I did express that in my email. I don't know what to do other than ignore her now.
I'm so betrayed and just want to know why she lied. I know there is no logic to be found because that's the way it is with a WAW. Does NO good to dwell on it, but here I am. I feel like she cut my heart out and stomped it repeatedly.
Now that her piece of cake has been slapped out of her mouth, I don't know how to think anymore. The only thing I know is I'm done with her "crap behavior"!
Truth is out now about lies and OM. They're is no longer the ability for her to deceive me, I would imagine she probably knows how bad she looked, and this has to effect their relationship in some negative way.
Maybe the THRILL of it all for her has been crushed? Maybe now reality will sink in? Do I do anything right now to shove her reality down her throat in the kindest way possible?

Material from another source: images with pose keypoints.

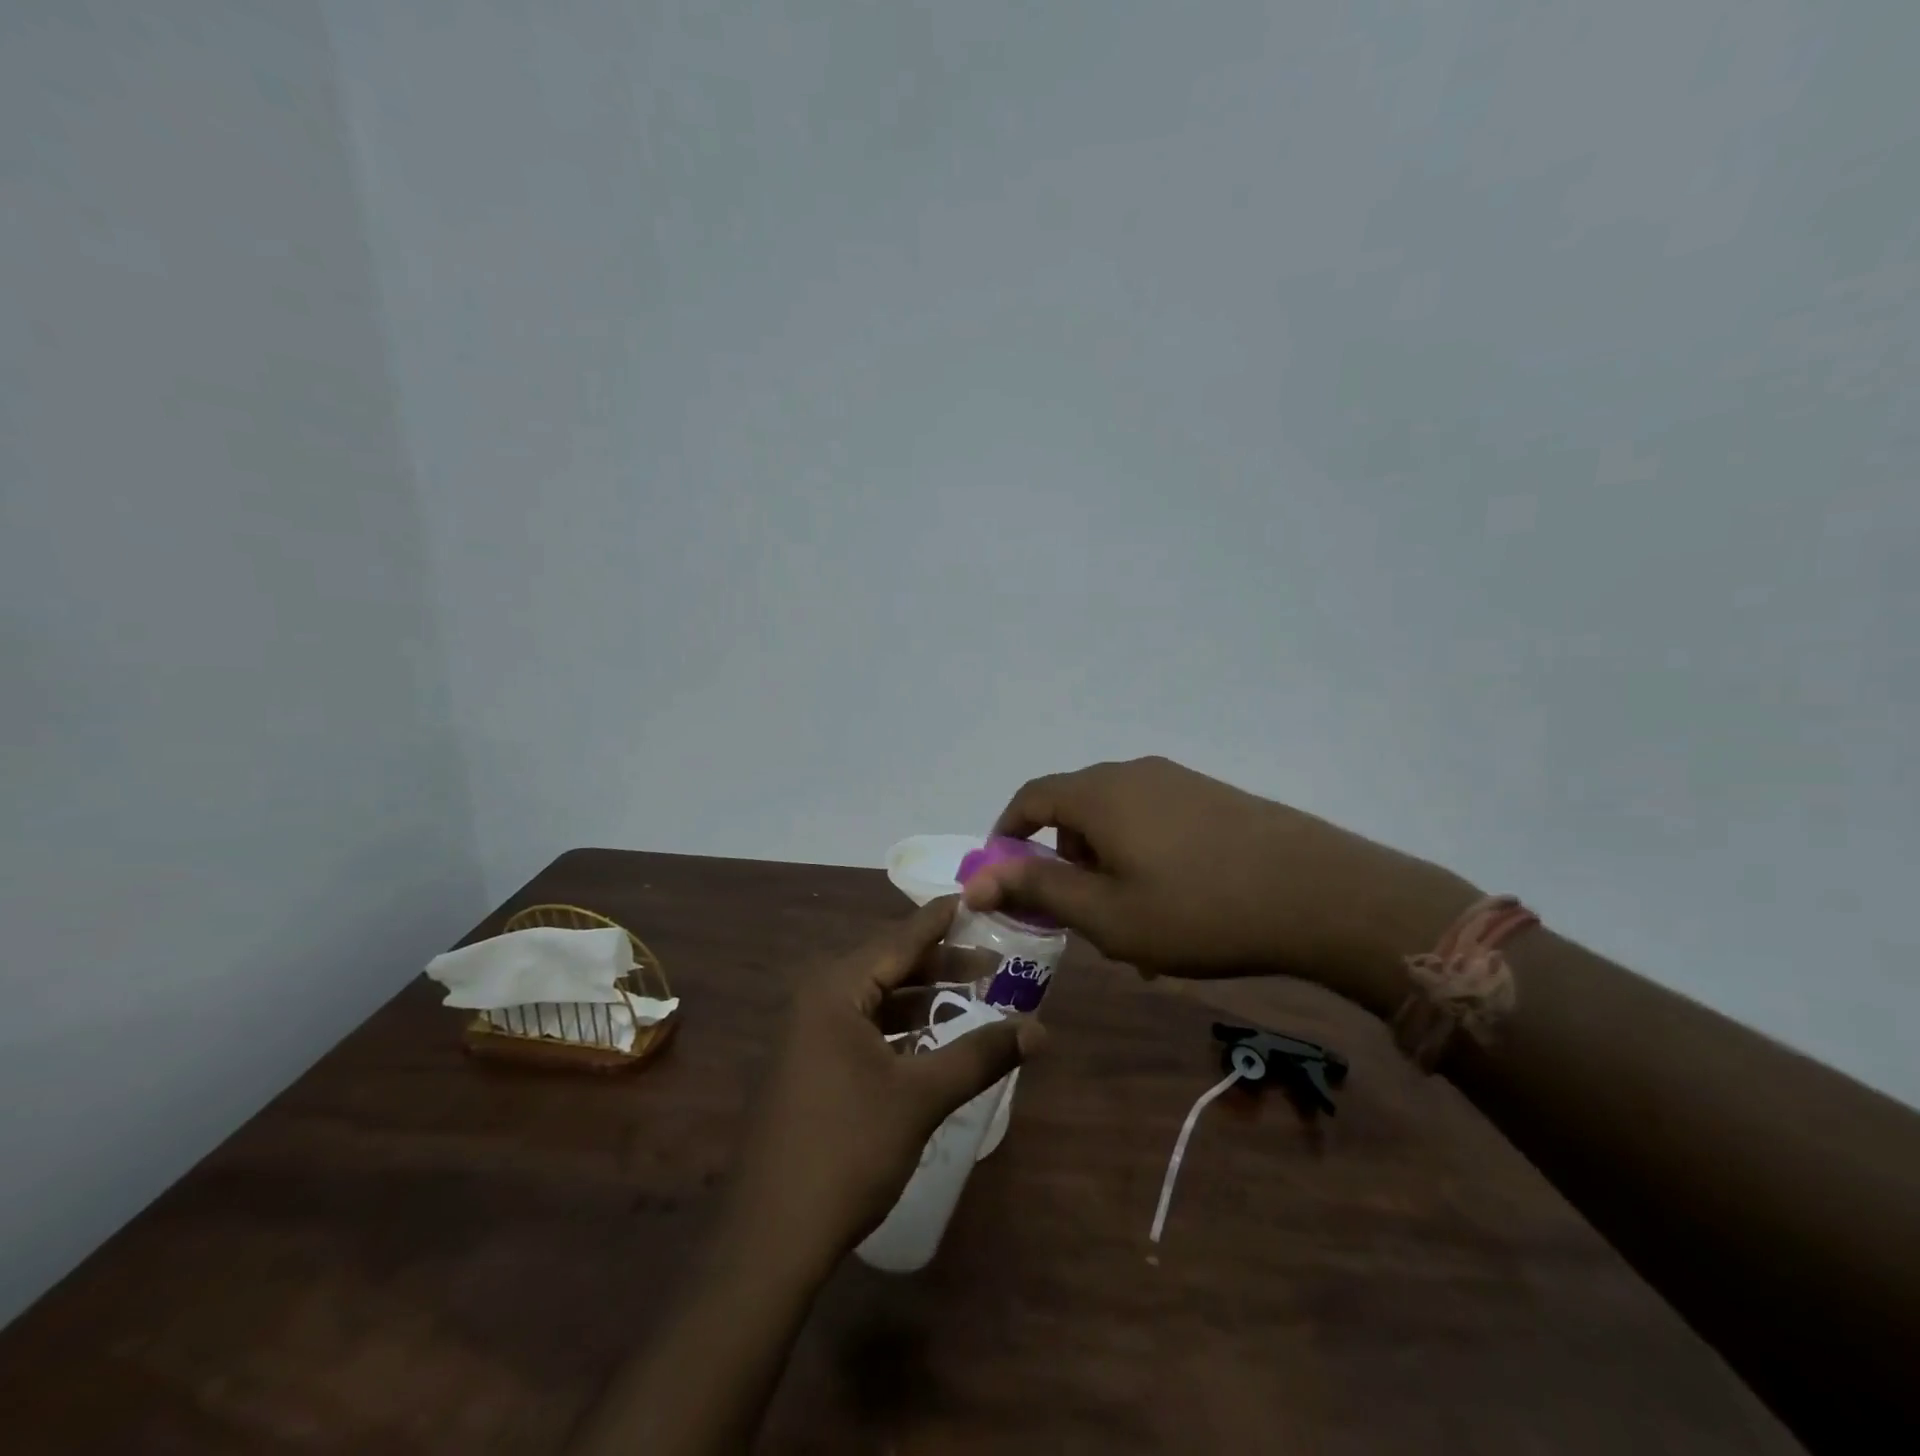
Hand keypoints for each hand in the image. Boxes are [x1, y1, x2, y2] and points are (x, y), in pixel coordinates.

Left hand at [724, 898, 1039, 1275]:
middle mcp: (817, 999)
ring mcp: (808, 1034)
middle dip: (940, 964)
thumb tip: (1041, 1029)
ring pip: (877, 999)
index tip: (975, 897)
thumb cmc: (848, 1149)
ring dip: (921, 997)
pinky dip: (899, 1027)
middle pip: (889, 966)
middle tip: (992, 961)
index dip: (941, 919)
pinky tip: (930, 1039)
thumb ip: (981, 1055)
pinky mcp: (809, 1066)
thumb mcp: (921, 1097)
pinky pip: (862, 1027)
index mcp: (835, 989)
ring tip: (971, 994)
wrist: (771, 1238)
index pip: (900, 938)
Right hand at [962, 756, 1476, 1006]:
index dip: (1009, 834)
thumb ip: (1038, 890)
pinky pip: (1155, 820)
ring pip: (1117, 818)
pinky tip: (1173, 904)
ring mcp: (1178, 781)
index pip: (1031, 798)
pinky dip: (1142, 855)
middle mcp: (1133, 774)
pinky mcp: (1213, 796)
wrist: (1318, 894)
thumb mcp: (1106, 914)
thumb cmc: (1196, 909)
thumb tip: (976, 879)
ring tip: (1130, 919)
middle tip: (1076, 912)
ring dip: (1105, 862)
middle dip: (1063, 858)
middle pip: (1075, 808)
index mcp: (1099, 794)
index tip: (1006, 876)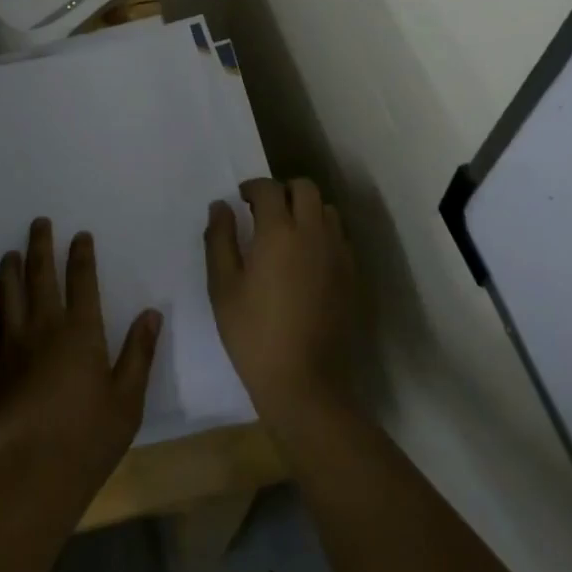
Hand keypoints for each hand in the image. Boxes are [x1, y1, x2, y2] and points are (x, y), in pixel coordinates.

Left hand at [0, 218, 161, 499]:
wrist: (31, 476)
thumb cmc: (88, 439)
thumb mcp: (127, 400)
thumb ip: (139, 353)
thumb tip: (151, 313)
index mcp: (80, 332)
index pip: (82, 281)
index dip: (81, 255)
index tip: (80, 235)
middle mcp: (43, 327)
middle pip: (40, 275)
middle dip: (40, 245)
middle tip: (38, 222)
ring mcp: (11, 345)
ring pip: (7, 292)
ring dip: (9, 268)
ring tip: (11, 252)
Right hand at [205, 177, 355, 427]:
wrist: (306, 384)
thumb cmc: (254, 334)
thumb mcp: (222, 287)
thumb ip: (220, 238)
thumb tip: (221, 205)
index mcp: (279, 232)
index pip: (269, 188)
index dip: (253, 187)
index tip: (241, 199)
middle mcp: (313, 233)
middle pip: (305, 188)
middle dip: (283, 191)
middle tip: (264, 212)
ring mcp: (338, 254)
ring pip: (327, 210)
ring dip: (307, 210)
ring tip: (288, 233)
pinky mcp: (352, 276)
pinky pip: (339, 237)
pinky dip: (323, 234)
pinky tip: (307, 259)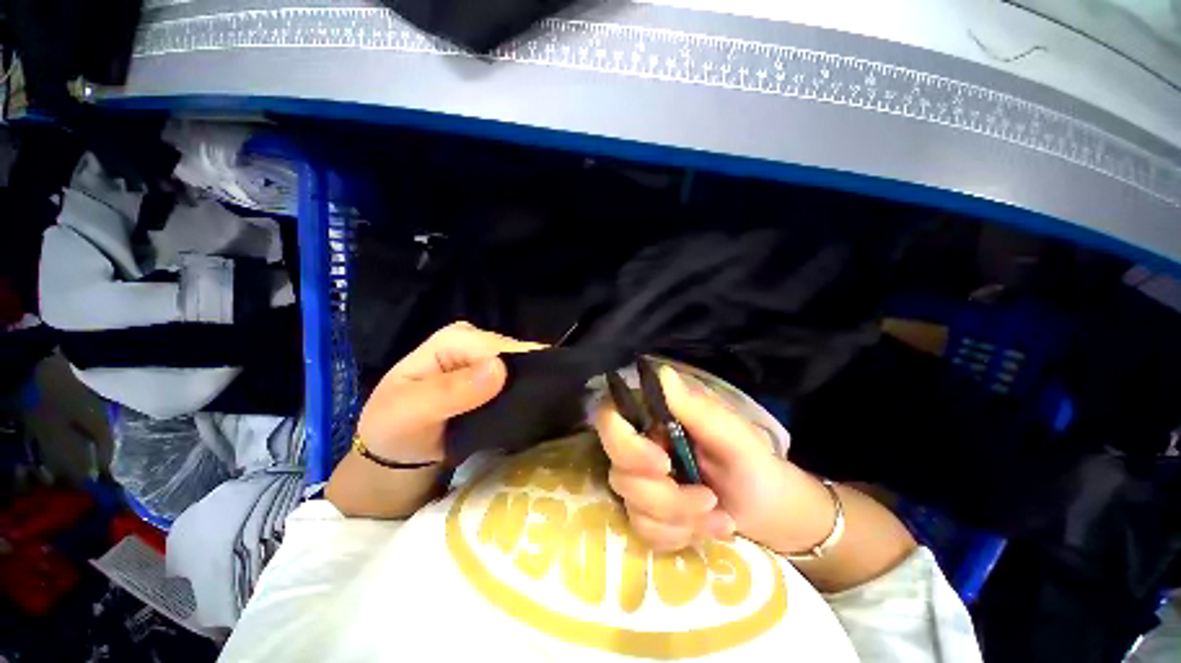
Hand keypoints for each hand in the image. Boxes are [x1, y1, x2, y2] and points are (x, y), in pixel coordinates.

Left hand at [356, 321, 542, 462]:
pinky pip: (521, 381)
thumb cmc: (395, 428)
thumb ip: (450, 391)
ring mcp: (488, 359)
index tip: (524, 402)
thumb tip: (499, 369)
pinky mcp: (497, 377)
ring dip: (529, 389)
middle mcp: (477, 342)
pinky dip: (525, 395)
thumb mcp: (410, 411)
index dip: (514, 371)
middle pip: (515, 354)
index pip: (498, 347)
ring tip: (532, 413)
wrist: (397, 453)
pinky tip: (528, 410)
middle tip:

Ignoring her seems too little...but that's why I'm here until I read something and it clicks. I'm pro-tough love, but I'm a little unclear as how to apply it now, except no more contact.
Yes, the most effective social tool is the "cut" or "snub". That is, when you see her, you don't even see her you ignore her completely. Of course, the problem with it is that until you physically see her, there isn't anything you can do. But you will see her, if not before than at the hearing. I don't think it will wake them up. If anything, they realize that the die has been cast, she is done with you and on to #2. she can't go back anymore.
What do you have to lose at this point. I would say still change the locks, and go darker than dark until the hearing. Dont offer for her to see the dogs, let her come to you. I would just remove yourself from all this going forward. It is kind of what I have done, I have removed myself from the W's bs. When she has crap behavior i do not put up with it, when she is nice I am nice. Again our sitches are different, with kids it makes it to where you can go somewhat dark, but you also "have" to interact with each other for the rest of your lives.
But you also have an up here, you need to get the GAL and PMA going beyond belief right now!
What do you have to lose at this point. I would say still change the locks, and go darker than dark until the hearing. Dont offer for her to see the dogs, let her come to you. I would just remove yourself from all this going forward. It is kind of what I have done, I have removed myself from the W's bs. When she has crap behavior i do not put up with it, when she is nice I am nice. Again our sitches are different, with kids it makes it to where you can go somewhat dark, but you also "have" to interact with each other for the rest of your lives.
But you also have an up here, you need to get the GAL and PMA going beyond belief right now!
Hello Dsh,
I need to lose the pain. I need to lose my anger and resentment. I'm trying with all my heart. I've prayed for self control all day. Took the dogs out for long walk and STILL couldn't lose it. I was bad when she first dropped the bomb, but NO WHERE near the level of pain I feel right now.
I'm not going to contact her at all, just stand back up, dust myself off and keep GAL; keep praying for PMA.
If she does come forward, I will act as if I'm ok, but I'm pretty peeved. I understand why she left and felt the way she did, but I do not understand the lying...it's just wrong. There's something not sitting right with me, and I'm trying to figure out what it is. It's eating me up too.